- Poster
- Traditional Chinese: 三體
- Simplified Chinese: 三体
- Literal meaning: three bodies
- Hanyu Pinyin: sān tǐ
- Directed by: Zhang Fanfan
- Based on: The Three-Body Problem by Liu Cixin
- Produced by: Liu Cixin
- Starring: Feng Shaofeng Zhang Jingchu
- Production companies: Beijing Baixingshe Media Development Youzu Pictures
- Distributed by: Youzu Pictures Beijing Baixingshe Media Development
- Country: China
- Languages: English Mandarin
- Budget: CN¥200 million

= The Three-Body Problem (film) =

Unfinished Chinese sci-fi film (c. 2015)

The Three-Body Problem (三体) is an unreleased Chinese science fiction 3D film, adapted from the book of the same name by Liu Cixin, directed by Zhang Fanfan, and starring Feng Shaofeng and Zhang Jingchu.

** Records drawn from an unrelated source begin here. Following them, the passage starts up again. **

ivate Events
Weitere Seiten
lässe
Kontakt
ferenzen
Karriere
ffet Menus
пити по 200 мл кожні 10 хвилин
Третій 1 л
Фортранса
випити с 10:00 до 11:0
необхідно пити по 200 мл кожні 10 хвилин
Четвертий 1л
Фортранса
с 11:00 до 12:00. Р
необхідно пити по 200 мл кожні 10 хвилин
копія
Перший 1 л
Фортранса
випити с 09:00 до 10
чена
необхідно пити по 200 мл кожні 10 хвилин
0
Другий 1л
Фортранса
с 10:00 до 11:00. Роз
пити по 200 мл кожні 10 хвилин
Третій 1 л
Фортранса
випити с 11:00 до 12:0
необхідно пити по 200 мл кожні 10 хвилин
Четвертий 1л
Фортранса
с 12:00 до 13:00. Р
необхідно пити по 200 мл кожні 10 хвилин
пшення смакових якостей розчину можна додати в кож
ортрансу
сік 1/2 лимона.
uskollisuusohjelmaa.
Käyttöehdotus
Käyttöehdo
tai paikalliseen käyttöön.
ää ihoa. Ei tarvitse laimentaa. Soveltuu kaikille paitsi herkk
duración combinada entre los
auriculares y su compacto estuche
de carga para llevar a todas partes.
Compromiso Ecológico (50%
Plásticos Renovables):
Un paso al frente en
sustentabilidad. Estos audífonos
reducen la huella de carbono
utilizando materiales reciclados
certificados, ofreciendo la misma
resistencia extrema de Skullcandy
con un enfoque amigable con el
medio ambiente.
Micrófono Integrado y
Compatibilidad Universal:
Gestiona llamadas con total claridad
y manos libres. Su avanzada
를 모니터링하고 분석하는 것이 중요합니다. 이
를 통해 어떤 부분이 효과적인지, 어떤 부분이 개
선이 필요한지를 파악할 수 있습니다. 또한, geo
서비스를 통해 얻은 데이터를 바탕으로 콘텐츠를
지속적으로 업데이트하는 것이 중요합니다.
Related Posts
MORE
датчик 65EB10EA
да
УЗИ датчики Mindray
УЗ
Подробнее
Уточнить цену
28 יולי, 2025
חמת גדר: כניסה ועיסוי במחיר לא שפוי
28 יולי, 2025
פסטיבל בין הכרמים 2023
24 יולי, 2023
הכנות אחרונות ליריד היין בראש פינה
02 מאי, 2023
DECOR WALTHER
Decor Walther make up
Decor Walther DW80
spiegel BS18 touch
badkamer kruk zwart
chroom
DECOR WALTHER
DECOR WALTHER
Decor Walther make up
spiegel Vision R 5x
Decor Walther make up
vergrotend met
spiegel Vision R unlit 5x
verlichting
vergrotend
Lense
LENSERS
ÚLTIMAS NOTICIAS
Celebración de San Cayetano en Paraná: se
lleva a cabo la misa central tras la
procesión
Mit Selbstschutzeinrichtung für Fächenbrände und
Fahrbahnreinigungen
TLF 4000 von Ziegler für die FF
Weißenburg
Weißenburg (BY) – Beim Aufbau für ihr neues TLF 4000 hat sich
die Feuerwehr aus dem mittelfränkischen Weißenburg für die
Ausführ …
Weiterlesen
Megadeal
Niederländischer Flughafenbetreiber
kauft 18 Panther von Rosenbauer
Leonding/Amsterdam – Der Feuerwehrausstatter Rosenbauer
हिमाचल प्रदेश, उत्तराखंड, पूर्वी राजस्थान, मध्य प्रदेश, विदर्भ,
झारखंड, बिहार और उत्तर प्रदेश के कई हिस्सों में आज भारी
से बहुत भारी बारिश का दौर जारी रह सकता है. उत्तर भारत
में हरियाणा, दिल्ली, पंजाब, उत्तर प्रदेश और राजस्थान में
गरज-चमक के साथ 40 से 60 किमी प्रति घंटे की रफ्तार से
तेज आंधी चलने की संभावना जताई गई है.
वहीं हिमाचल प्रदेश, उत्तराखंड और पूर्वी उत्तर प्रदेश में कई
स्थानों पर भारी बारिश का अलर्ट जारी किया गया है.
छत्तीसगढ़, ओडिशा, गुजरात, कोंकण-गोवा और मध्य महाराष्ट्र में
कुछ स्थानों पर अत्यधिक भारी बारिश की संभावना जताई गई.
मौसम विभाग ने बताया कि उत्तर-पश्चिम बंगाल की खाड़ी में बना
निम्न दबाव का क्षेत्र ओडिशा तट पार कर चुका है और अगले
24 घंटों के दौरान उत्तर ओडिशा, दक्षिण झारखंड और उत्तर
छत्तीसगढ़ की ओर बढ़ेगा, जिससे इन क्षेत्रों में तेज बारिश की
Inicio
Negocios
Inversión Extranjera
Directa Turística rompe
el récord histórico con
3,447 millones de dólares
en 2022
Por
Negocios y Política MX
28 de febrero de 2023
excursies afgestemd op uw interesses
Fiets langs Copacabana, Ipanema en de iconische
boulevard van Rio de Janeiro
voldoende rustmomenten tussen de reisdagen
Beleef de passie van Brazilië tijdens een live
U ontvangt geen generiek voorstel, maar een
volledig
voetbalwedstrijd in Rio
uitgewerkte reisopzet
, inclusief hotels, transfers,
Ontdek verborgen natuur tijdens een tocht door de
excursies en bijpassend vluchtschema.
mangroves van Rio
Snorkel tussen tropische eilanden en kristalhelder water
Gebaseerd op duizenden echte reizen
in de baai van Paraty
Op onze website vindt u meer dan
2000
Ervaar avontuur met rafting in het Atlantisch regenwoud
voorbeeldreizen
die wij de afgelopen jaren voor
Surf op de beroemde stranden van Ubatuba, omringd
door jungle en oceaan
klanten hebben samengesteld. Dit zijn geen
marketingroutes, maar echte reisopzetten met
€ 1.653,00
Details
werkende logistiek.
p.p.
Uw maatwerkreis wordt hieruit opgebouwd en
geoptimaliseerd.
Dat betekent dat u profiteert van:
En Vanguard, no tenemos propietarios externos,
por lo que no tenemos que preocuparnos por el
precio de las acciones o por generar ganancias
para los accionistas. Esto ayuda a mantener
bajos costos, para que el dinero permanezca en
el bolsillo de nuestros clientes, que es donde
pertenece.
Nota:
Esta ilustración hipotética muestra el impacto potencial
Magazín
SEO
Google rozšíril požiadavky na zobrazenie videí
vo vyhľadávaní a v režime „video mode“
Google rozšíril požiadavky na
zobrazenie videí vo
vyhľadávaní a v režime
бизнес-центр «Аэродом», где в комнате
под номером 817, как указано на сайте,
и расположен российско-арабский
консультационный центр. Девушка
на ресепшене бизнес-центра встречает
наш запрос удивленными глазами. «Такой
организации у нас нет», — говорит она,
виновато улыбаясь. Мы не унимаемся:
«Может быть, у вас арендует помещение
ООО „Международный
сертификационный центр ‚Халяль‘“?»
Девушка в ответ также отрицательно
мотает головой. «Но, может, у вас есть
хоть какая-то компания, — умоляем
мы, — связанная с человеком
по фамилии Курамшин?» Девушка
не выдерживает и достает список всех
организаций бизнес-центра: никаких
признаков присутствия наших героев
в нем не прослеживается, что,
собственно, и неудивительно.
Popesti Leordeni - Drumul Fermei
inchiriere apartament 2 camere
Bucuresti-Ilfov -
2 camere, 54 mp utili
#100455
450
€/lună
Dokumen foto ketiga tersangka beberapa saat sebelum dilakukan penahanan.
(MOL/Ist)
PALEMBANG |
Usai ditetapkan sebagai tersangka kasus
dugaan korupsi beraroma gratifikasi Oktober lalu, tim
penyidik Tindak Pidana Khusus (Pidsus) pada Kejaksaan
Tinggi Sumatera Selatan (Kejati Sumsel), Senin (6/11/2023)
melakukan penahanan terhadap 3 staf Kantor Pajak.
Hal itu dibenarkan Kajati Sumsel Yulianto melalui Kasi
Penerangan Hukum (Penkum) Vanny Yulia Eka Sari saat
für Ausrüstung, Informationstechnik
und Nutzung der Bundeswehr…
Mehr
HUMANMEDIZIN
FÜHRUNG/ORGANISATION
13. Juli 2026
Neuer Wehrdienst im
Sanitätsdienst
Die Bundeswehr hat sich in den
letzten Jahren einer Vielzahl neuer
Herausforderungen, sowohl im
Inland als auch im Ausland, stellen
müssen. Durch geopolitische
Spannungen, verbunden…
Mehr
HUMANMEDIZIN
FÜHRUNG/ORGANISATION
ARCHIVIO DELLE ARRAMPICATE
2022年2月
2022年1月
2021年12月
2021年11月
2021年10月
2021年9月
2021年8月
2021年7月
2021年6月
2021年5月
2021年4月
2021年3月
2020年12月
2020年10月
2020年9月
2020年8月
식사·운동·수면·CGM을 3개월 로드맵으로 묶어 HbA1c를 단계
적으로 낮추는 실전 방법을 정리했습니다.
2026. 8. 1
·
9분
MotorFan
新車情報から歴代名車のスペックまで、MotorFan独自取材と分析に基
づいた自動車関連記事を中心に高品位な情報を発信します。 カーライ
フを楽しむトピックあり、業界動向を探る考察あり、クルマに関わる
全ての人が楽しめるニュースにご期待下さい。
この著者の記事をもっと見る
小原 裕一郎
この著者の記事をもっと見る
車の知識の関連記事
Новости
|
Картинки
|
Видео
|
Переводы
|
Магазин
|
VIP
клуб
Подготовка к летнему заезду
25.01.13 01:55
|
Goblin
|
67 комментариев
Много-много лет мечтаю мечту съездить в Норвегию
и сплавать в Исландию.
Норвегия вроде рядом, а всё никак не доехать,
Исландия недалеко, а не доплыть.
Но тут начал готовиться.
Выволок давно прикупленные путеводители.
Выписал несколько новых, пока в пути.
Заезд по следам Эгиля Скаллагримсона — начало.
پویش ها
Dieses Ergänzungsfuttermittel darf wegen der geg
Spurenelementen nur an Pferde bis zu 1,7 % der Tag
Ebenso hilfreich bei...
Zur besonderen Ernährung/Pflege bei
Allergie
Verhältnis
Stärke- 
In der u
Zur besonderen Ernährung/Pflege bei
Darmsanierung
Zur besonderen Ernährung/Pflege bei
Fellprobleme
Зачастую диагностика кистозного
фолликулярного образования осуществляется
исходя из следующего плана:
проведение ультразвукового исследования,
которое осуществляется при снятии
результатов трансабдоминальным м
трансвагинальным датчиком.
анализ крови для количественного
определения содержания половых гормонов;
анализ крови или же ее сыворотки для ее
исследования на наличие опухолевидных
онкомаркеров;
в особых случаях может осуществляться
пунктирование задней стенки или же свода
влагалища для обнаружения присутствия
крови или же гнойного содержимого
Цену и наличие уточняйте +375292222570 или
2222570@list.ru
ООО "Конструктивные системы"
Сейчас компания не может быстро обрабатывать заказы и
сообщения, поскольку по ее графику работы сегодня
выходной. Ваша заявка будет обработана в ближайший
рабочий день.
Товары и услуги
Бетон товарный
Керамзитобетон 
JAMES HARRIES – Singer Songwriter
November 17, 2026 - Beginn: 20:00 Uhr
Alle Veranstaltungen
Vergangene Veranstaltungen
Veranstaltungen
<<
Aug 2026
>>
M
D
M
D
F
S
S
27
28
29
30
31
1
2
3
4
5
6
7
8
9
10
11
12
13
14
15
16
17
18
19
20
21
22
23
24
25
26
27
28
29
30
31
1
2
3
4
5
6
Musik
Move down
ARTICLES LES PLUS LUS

In March 2018, Amazon was rumored to be negotiating for the rights to the project. However, Youzu Pictures released a statement in response stating that it was the "sole owner of the rights for film and TV series adaptations." Although it "was originally scheduled to be released in 2017", the project "was postponed indefinitely due to the company's internal shuffling and the rumored 'bad quality' of the film's first cut."

==Production==
The film had a budget of CN¥200 million (US$30 million). Filming began in March 2015 in Heilongjiang and ended in July 2015. The production company was Youzu Film, established in 2014 by Lin Qi.